メーカーとユーザーの知恵比べに一石を投じる
本書はパソコン雑誌「マイコンBASICマガジン」で連載されたパソコンゲーム攻略記事の単行本、その復刻版です。とはいえ、シリーズ化された中から抜粋されたものですが「できるかぎり原本の内容を維持するように努めました」(本書4ページ)と当時の雰囲気を感じられるものになっています。

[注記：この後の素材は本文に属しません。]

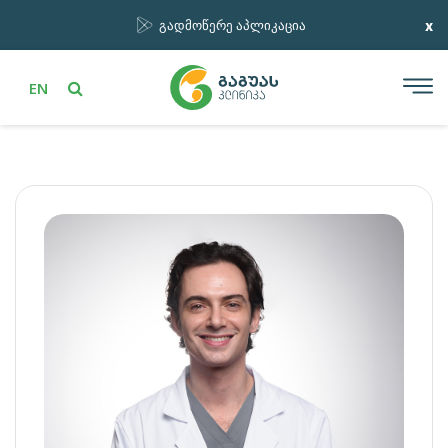
x
გადმოწერე აპლიკაცია
EN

先に述べた通り80年代のゲーム、特にパソコンのゲームは攻略情報に乏しく、本書のような攻略記事は貴重でありました。あくまでもヒントにとどめているとはいえ、RPGのマップやアイテム情報などが記載された本書はゲームクリアに欠かせない存在だったといえるでしょう。
ADVもマッピングが大事
パソコンゲーム黎明期にはRPGと並んで主流だったアドベンチャーゲーム(以下、ADV)。反射神経を必要としない反面クリアするための難易度は高く、当時は動詞と名詞を組み合わせたコマンドを入力してゲームを進める方式が一般的でありました。もちろん本書は直接コマンドを掲載しているわけではありません。

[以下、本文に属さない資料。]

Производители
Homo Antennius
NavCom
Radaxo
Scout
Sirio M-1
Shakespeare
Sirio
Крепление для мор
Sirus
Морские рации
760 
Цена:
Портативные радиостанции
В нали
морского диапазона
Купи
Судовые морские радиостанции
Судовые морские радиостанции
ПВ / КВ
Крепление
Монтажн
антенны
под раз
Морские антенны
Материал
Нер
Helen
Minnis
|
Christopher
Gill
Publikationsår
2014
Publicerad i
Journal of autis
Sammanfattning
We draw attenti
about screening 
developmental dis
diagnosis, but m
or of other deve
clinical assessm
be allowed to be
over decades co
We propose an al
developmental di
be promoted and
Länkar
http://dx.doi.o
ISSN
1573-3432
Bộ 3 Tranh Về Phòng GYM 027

本書に収録されている「惑星メフィウス」シリーズや「ウィル」などADVはストーリー内で同じ場面をさまよう事になりかねないため、RPGのようにマッピングが必要になります。本書でもゲーム内のマッピングがなされているタイトルではそれだけでもクリアの助けになるのです。
RPGは、面倒くさいか簡単か
本書のオリジナルが出版された86年には「ドラゴンクエスト」も数あるRPGの一つでしかありませんでした。同時期にファミコン版が発売された「ハイドライド」や「ザナドゥ」など、アクション要素を組み合わせたARPGが当時のトレンドであり、本書で扱われている作品の大半を占めます。

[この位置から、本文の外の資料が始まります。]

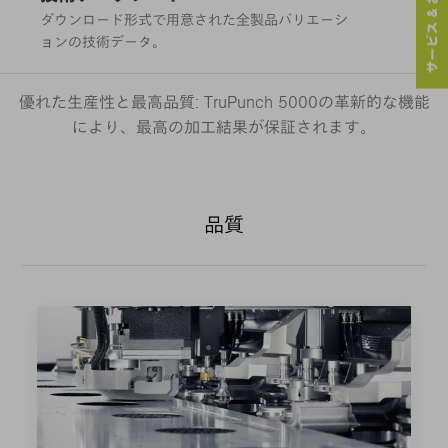
サービス & お問い合わせ
ダウンロード形式で用意された全製品バリエーシ
ョンの技術データ。
優れた生産性と最高品質: TruPunch 5000の革新的な機能
により、最高の加工結果が保証されます。
品質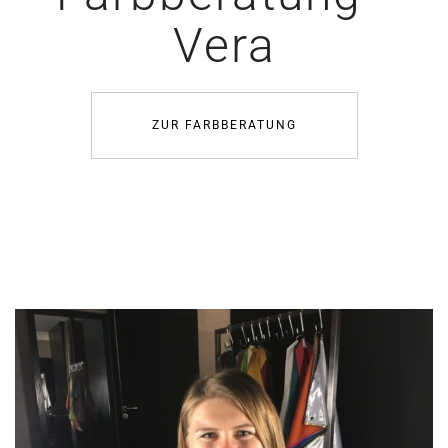
Vera
ZUR FARBBERATUNG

アクションゲームに近いならば簡単かと思えばさにあらず。特に「ザナドゥ」は「200以上のパラメータ」(本書115ページ)など面倒な要素が多く、それゆえやりこみ要素の多さで人気となった作品でもあります。本書にはそれを解消する裏ワザも掲載しており、パソコンゲームならではの方法を使っていたりします。
気恥ずかしいくらいの熱気と情熱
この当時パソコンゲームそのものが珍しかったこともあり、本書では「実践アドベンチャーゲーム講座」(本書5ページ)としてADVがどういうゲームなのか、マッピングの必要性など初心者向けに解説しており、さらにメーカーに取材しゲームができるまでのレポートも掲載しています。
ただ、初心者向けゆえかキャラクター同士の掛け合いが基本フォーマットとなっており、現在見ると気恥ずかしい部分が見受けられます。それでも新しいメディアを広めようとするパソコンゲーム黎明期特有の情熱は感じられるでしょう。以降の攻略本や攻略サイトの礎になった本書、本来の用途よりもその時代感を知るための資料と捉えるべきかもしれません。